## ASSIGNMENT
Copy the lines below word for word, leaving out the pictures.

DATASET EXTRACT below:

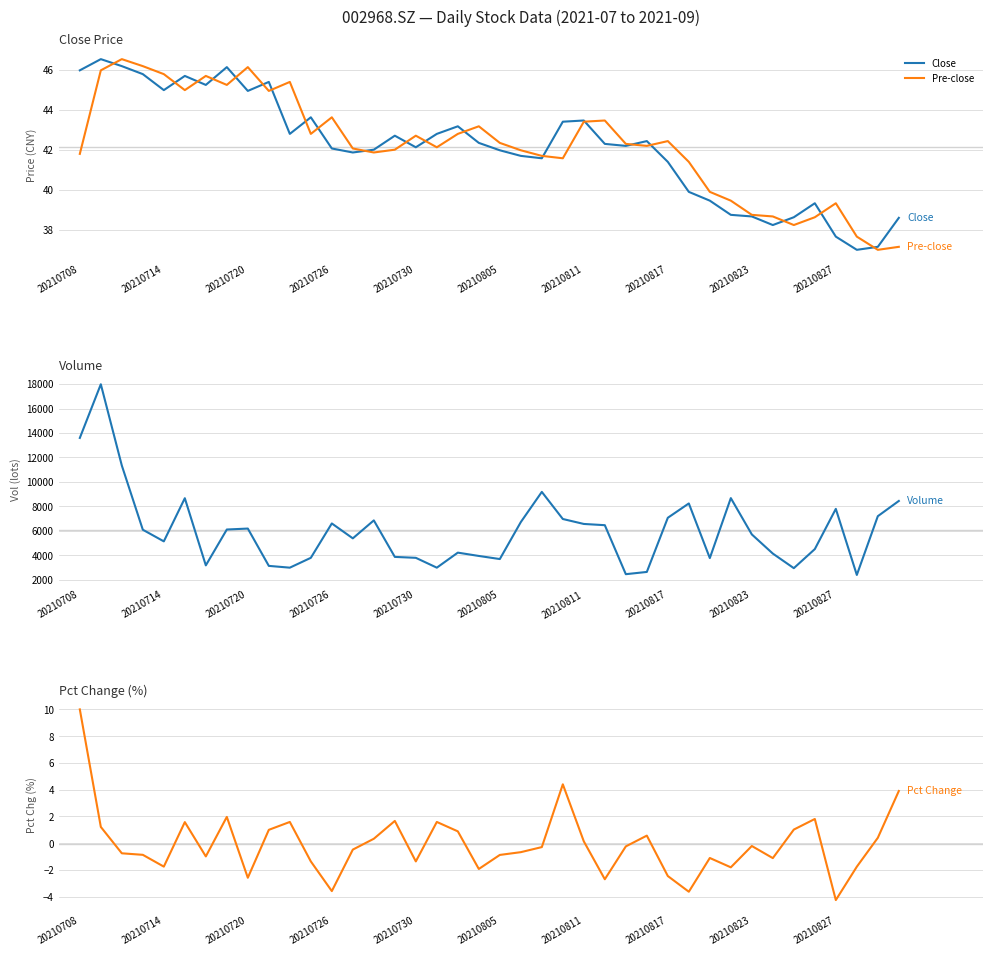

The value of Pre-close at 20210811 is 69.2. True or false?

False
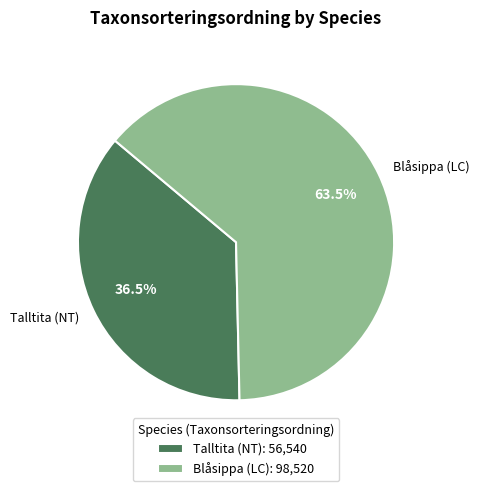

Rank the categories by value from highest to lowest.

Blåsippa (LC), Talltita (NT)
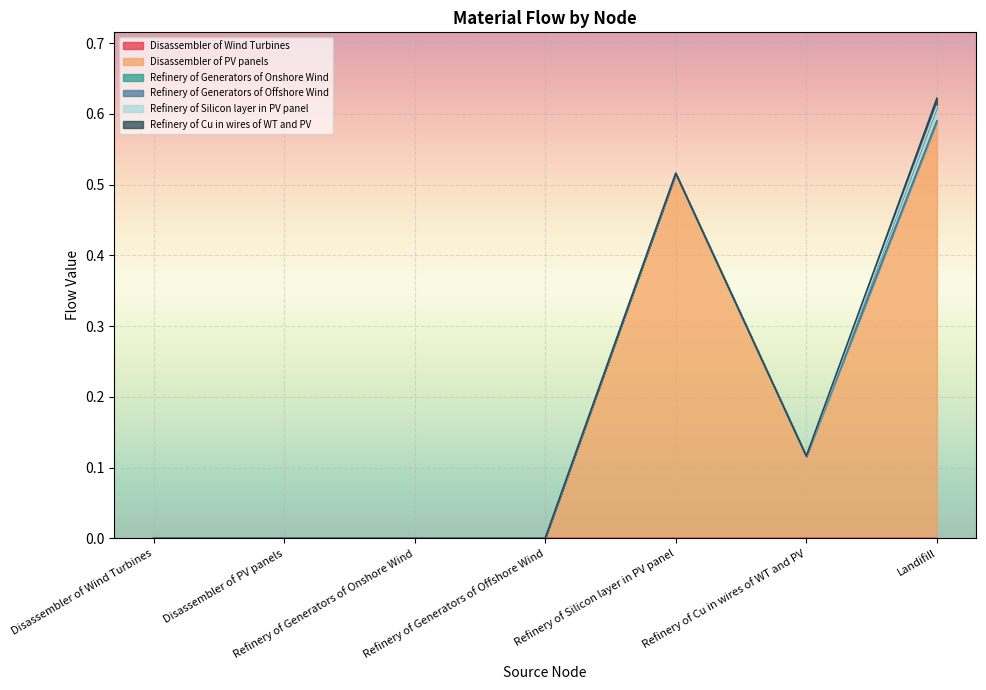

List the series in order of their peak value, lowest first.

Refinery of Generators of Offshore Wind, Refinery of Generators of Onshore Wind, Disassembler of Wind Turbines, Refinery of Cu in wires of WT and PV, Refinery of Silicon layer in PV panel, Disassembler of PV panels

End of DATASET EXTRACT.

## TASK OUTPUT
The value of Pre-close at 20210811 is 69.2. True or false?

False

Rank the categories by value from highest to lowest.

Blåsippa (LC), Talltita (NT)

List the series in order of their peak value, lowest first.

Refinery of Generators of Offshore Wind, Refinery of Generators of Onshore Wind, Disassembler of Wind Turbines, Refinery of Cu in wires of WT and PV, Refinery of Silicon layer in PV panel, Disassembler of PV panels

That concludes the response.